Moonshine Still
w/ SeepeopleS
Thurs. Dec. 8
10 p.m.
$7
Pour House
1977 Maybank Hwy.
571-4343

www.charlestonpourhouse.com

Going into their 10th year together, Georgia’s experimental jam-based rock band Moonshine Still have been touring the U.S. — from the Carolinas to the Rockies and back — all year behind their most ambitious recording yet, [R]evolution. Known among local fans for their rambunctious live performances and diverse catalog of complex, guitar’n’organ-based funk-rock, the Stills seem to be expanding into new audiences with a more modernized approach.

The band has recently souped up their light show, adding gear and a full-time lighting director, Michael Smalley. As tripped-out as the visual effects may be, the band’s recent efforts to incorporate a heavy “electronic” element to the rhythm section allow the organic Southern rock style to push ahead with an entirely new groove.

“In the last year, I started working with sequencers on computers,” says longtime drummer Will Robinson, 29. “Midi, controllers, loops, and waves … all sorts of stuff. I’ve been using Ableton Live, which is a great, versatile musical production software, and applied it to our live setting. It beat-matches wavs, mp3s, and other files. You can cut them up and play them as individual tracks, run them through effects, and control them through any kind of interface you like, be it a keyboard or mixing board or whatever.

“It gives me more freedom on the kit as well, because it acts like a metronome,” he adds. “I’m a melodic drummer. I play according to what the melodic phrase is, and base the time signature on that. It’s been cool getting into this new approach.”

To nerd out and quote Neil Peart, all this machinery making modern music can still be open-hearted. Honestly.

“I’m not ignoring the acoustic drums,” Robinson assures. “It’s just adding a whole new element to what we’ve been doing for years. It’s a whole new level. We use this on four or five songs and we rotate those from night to night. It doesn’t sound like anything else out there, for sure.”

For Robinson and his bandmates — guitarist/lead vocalist Scot Baston, lead guitarist David Shore, keyboardist Trippe Wright, bassist Ray Petren, and percussionist Bill Jarrett (who’s adding bits of computerized rhythms of his own) — the heart and soul of Moonshine Still’s groove-oriented music will always stay intact, regardless of the mechanical additions.
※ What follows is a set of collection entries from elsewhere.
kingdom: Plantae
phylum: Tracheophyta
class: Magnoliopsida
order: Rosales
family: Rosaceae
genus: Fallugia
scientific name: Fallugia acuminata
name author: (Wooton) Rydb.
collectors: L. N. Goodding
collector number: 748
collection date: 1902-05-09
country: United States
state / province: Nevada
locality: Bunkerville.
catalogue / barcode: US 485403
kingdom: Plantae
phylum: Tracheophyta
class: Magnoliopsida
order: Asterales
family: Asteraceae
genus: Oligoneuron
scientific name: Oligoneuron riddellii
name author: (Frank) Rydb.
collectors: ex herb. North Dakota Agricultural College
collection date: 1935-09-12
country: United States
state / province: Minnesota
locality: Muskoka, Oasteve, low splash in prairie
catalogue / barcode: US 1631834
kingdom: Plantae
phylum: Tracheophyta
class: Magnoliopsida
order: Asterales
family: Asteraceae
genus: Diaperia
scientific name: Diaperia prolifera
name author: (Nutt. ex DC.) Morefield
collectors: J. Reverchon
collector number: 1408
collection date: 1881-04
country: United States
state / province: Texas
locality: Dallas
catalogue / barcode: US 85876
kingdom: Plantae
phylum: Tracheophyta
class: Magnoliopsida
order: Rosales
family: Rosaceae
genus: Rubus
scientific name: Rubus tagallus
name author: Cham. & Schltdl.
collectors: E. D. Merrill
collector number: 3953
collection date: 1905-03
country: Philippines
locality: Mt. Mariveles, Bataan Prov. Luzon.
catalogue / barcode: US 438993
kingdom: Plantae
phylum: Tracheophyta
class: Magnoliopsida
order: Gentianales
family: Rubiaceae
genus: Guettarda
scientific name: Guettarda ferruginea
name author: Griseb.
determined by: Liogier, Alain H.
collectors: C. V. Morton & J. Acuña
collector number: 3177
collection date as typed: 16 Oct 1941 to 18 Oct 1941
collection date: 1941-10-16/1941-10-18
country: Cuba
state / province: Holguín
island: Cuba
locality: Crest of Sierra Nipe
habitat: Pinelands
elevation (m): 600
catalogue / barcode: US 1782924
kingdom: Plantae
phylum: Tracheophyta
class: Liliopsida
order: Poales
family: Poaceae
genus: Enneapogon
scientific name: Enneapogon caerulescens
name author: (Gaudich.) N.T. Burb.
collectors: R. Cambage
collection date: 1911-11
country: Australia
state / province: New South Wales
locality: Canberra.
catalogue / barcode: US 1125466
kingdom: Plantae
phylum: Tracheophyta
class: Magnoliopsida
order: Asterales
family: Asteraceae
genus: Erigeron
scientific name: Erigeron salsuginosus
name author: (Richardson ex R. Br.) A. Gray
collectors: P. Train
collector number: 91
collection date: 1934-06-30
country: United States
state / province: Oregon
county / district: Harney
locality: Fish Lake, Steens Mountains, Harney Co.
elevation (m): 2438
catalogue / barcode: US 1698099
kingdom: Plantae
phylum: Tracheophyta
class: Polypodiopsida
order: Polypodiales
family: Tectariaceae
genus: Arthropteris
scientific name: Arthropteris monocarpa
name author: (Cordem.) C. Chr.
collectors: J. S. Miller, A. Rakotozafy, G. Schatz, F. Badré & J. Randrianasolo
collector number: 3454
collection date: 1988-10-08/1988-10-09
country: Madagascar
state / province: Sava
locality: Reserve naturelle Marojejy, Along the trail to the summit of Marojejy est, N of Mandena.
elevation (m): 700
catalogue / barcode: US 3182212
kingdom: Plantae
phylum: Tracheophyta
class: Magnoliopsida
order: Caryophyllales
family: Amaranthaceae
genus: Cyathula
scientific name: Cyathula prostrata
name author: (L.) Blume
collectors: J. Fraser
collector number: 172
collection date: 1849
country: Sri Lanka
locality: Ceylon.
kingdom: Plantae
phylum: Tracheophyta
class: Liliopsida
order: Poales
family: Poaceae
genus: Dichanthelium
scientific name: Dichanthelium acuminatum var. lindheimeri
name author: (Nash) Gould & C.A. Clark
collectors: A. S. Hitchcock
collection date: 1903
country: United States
“We really try and hold on to Macon [Ga.] as a community, because that’s where the band started,” says Robinson of their home base. “It has an incredible music heritage, which is somewhat forgotten because the scene burned out a while back. It’s not just the Allmans; it’s Percy Sledge, Sam & Dave, Otis Redding. Jimi Hendrix even got a bit of a start there when he was living with his aunt and backing up Percy Sledge in one of his first guitar gigs. There’s just tons of soul music from the area, which we like.”